» DATA IN THIS EXERCISE:
╭──

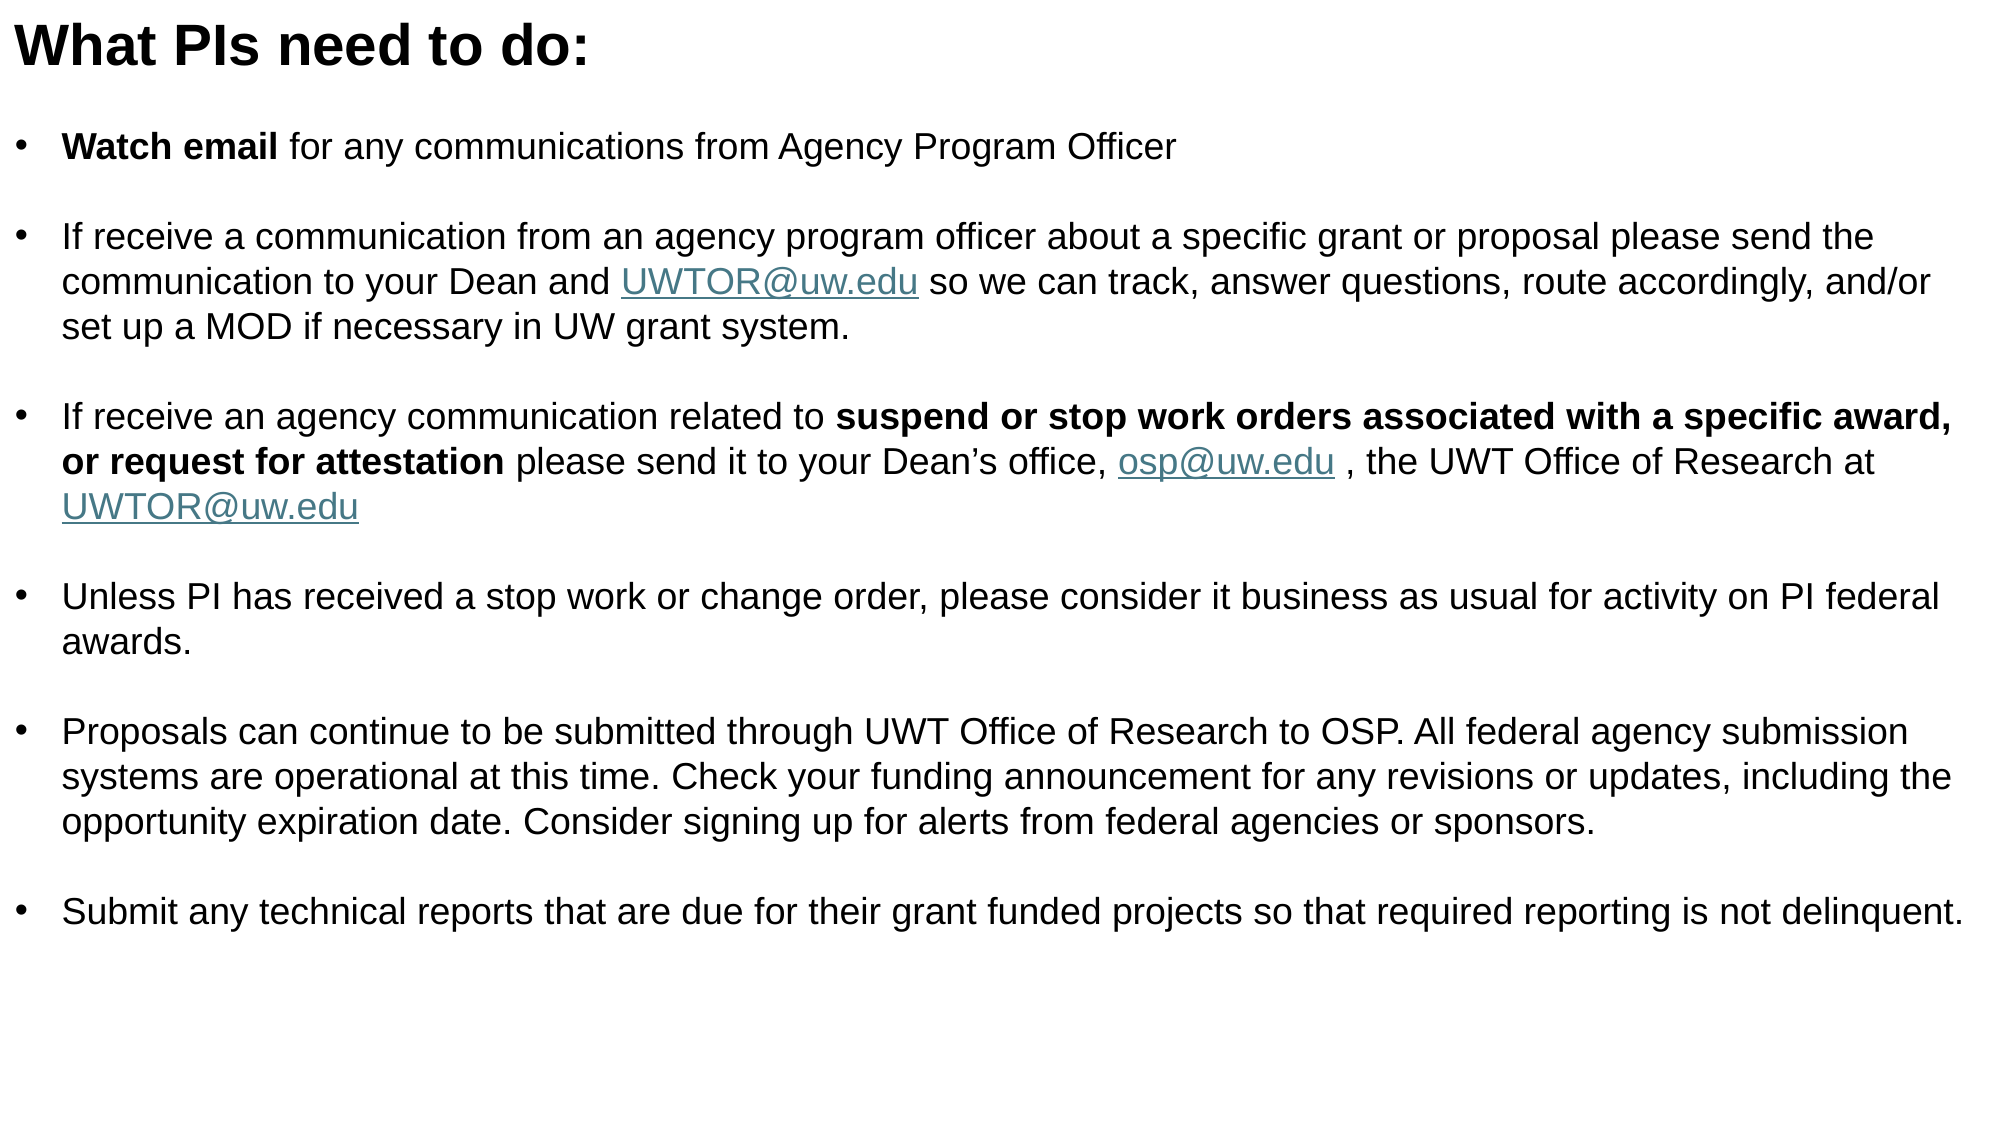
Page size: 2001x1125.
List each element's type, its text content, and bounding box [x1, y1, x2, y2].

text_box What PIs need to do: Watch email for any communications from Agency Program Officer If receive a communication from an agency program officer about a specific grant or proposal please send the communication to your Dean and UWTOR@uw.edu so we can track, answer questions, route accordingly, and/or set up a MOD if necessary in UW grant system. If receive an agency communication related to suspend or stop work orders associated with a specific award, or request for attestation please send it to your Dean’s office, osp@uw.edu , the UWT Office of Research at UWTOR@uw.edu Unless PI has received a stop work or change order, please consider it business as usual for activity on PI federal awards. Proposals can continue to be submitted through UWT Office of Research to OSP. All federal agency submission systems are operational at this time. Check your funding announcement for any revisions or updates, including the opportunity expiration date. Consider signing up for alerts from federal agencies or sponsors. Submit any technical reports that are due for their grant funded projects so that required reporting is not delinquent. [0, 0, 2000, 985]
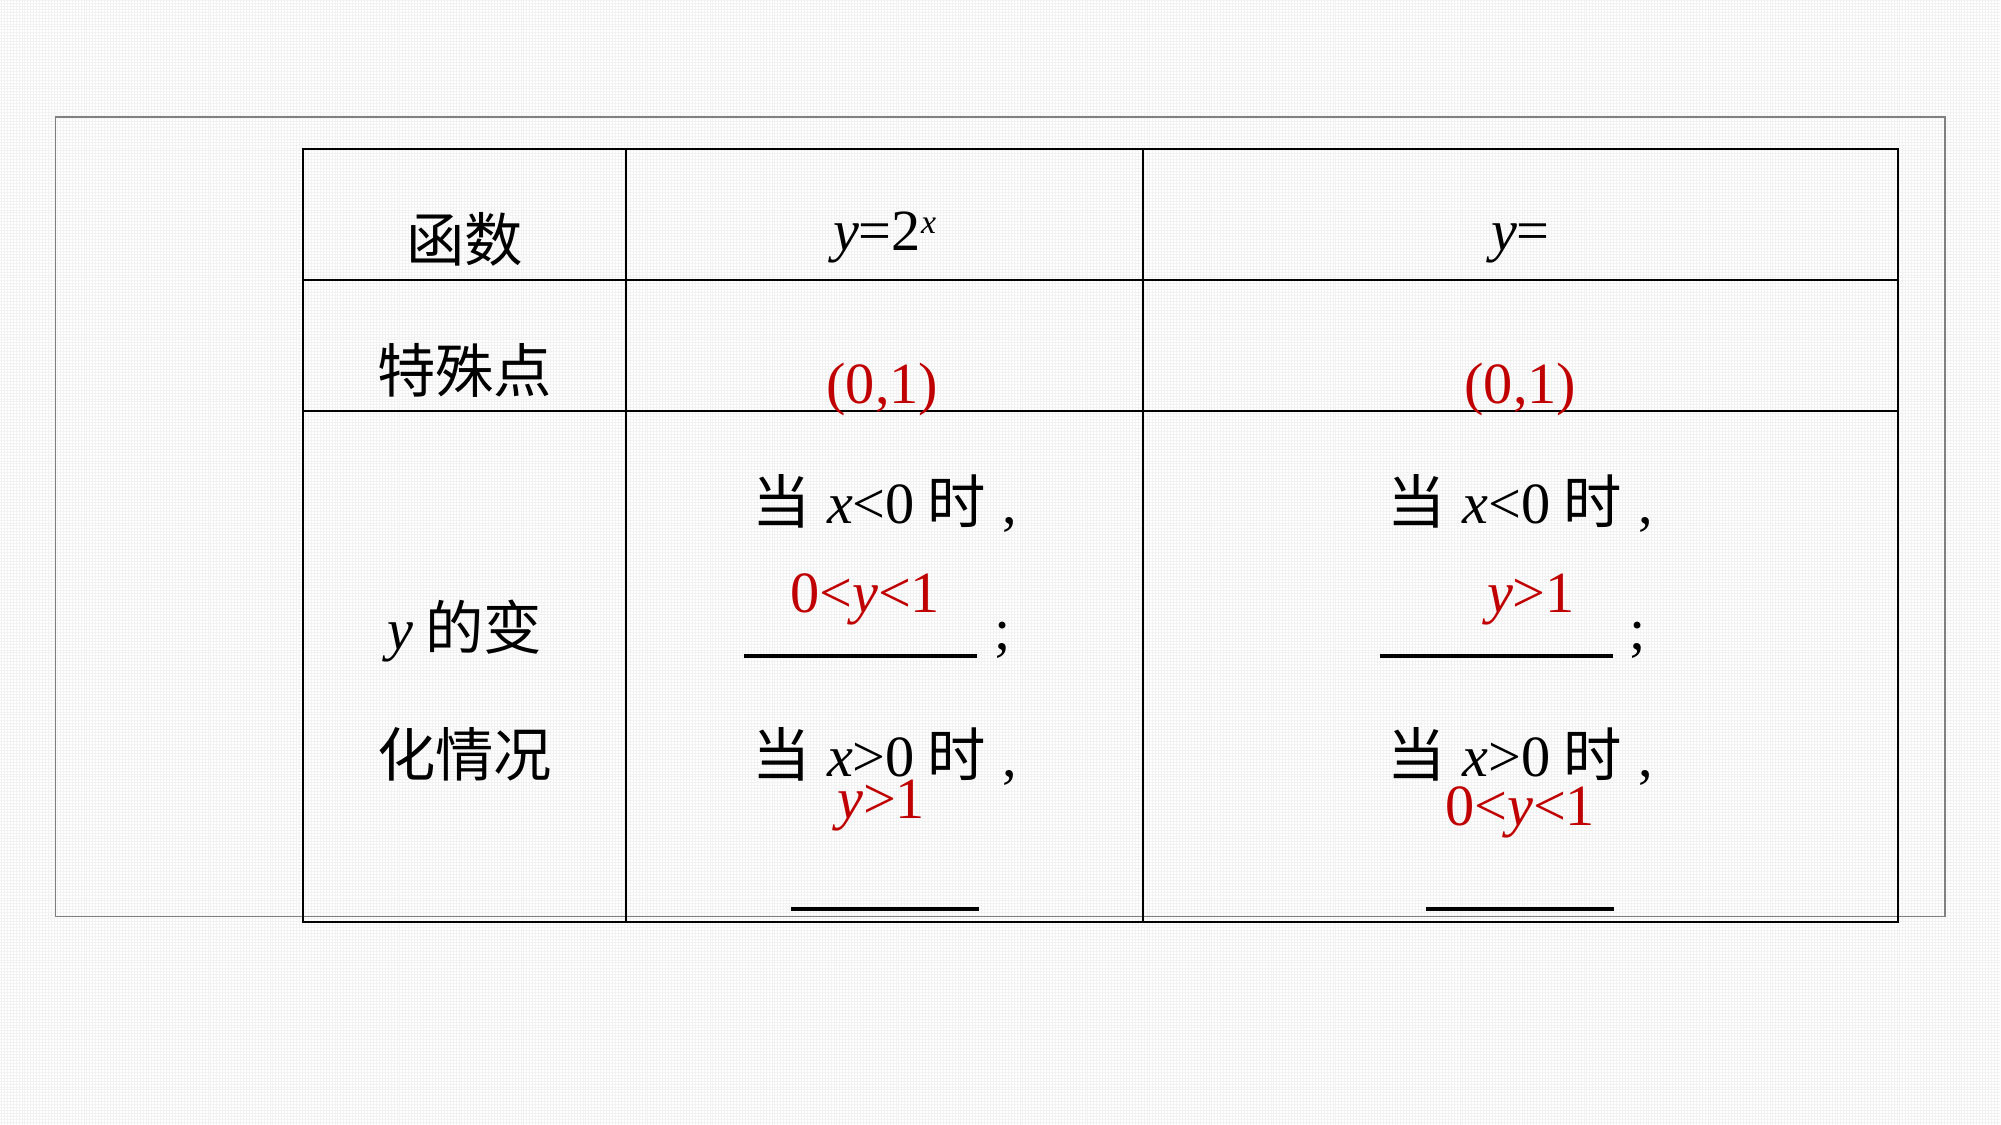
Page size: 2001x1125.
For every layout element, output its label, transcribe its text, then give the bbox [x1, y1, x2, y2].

text_box y>1 [822, 752, 941, 838]
text_box (0,1) [1449, 338, 1592, 423]
text_box (0,1) [811, 338, 954, 423]
text_box 0<y<1 [1430, 760, 1611, 845]
text_box 0<y<1 [775, 546, 955, 632]
text_box [54, 116, 1946, 918]
text_box y>1 [1472, 546, 1590, 632]
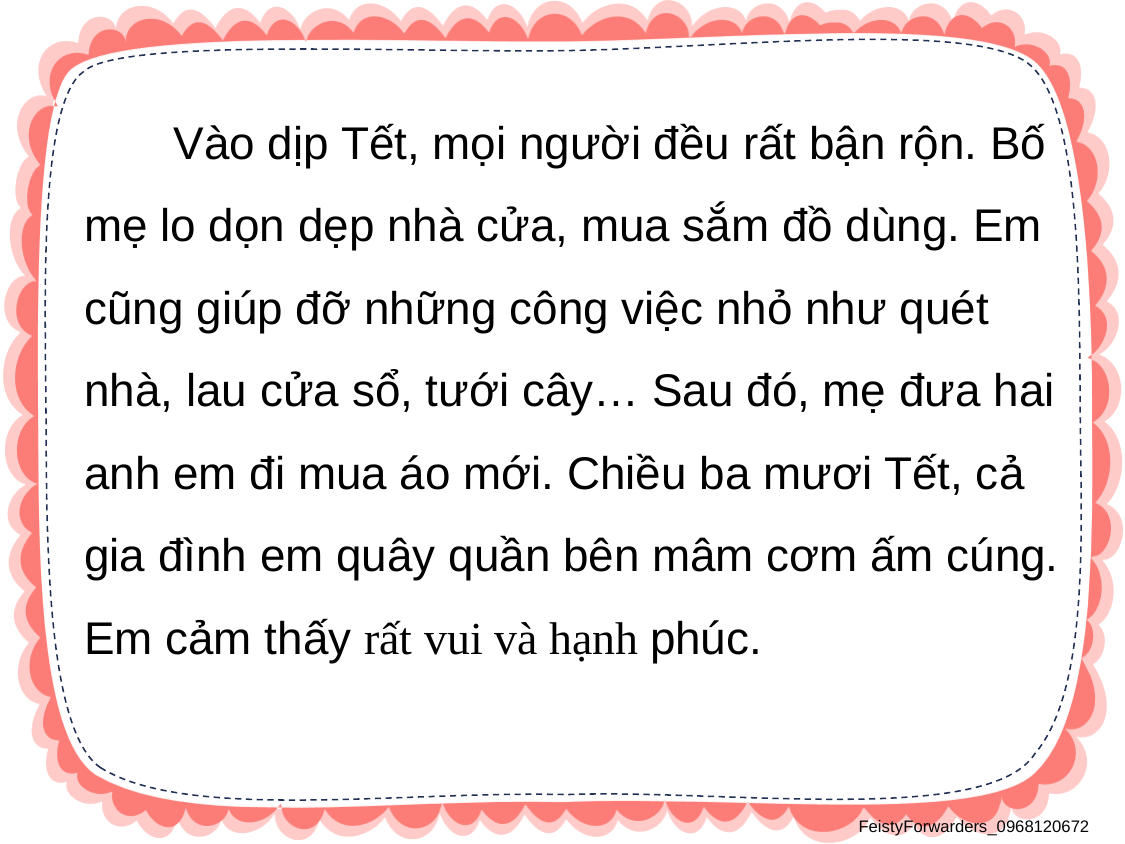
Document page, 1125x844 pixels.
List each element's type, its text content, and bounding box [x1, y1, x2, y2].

╰──

Without the pictures, write out the whole listing above exactly as it appears.

» ANSWER TO THIS EXERCISE:
Page size: 2001x1125.
List each element's type, its text content, and bounding box [x1, y1, x2, y2].

text_box What PIs need to do: Watch email for any communications from Agency Program Officer If receive a communication from an agency program officer about a specific grant or proposal please send the communication to your Dean and UWTOR@uw.edu so we can track, answer questions, route accordingly, and/or set up a MOD if necessary in UW grant system. If receive an agency communication related to suspend or stop work orders associated with a specific award, or request for attestation please send it to your Dean’s office, osp@uw.edu , the UWT Office of Research at UWTOR@uw.edu Unless PI has received a stop work or change order, please consider it business as usual for activity on PI federal awards. Proposals can continue to be submitted through UWT Office of Research to OSP. All federal agency submission systems are operational at this time. Check your funding announcement for any revisions or updates, including the opportunity expiration date. Consider signing up for alerts from federal agencies or sponsors. Submit any technical reports that are due for their grant funded projects so that required reporting is not delinquent. [0, 0, 2000, 985]
Page size: 2001x1125.
For every layout element, output its label, transcribe its text, then give the bbox [x1, y1, x2, y2].

text_box y>1 [822, 752, 941, 838]
text_box (0,1) [1449, 338, 1592, 423]
text_box (0,1) [811, 338, 954, 423]
text_box 0<y<1 [1430, 760, 1611, 845]
text_box 0<y<1 [775, 546, 955, 632]
text_box [54, 116, 1946, 918]
text_box y>1 [1472, 546, 1590, 632]
Document page, 1125x844 pixels.
List each element's type, its text content, and bounding box [x1, y1, x2, y2].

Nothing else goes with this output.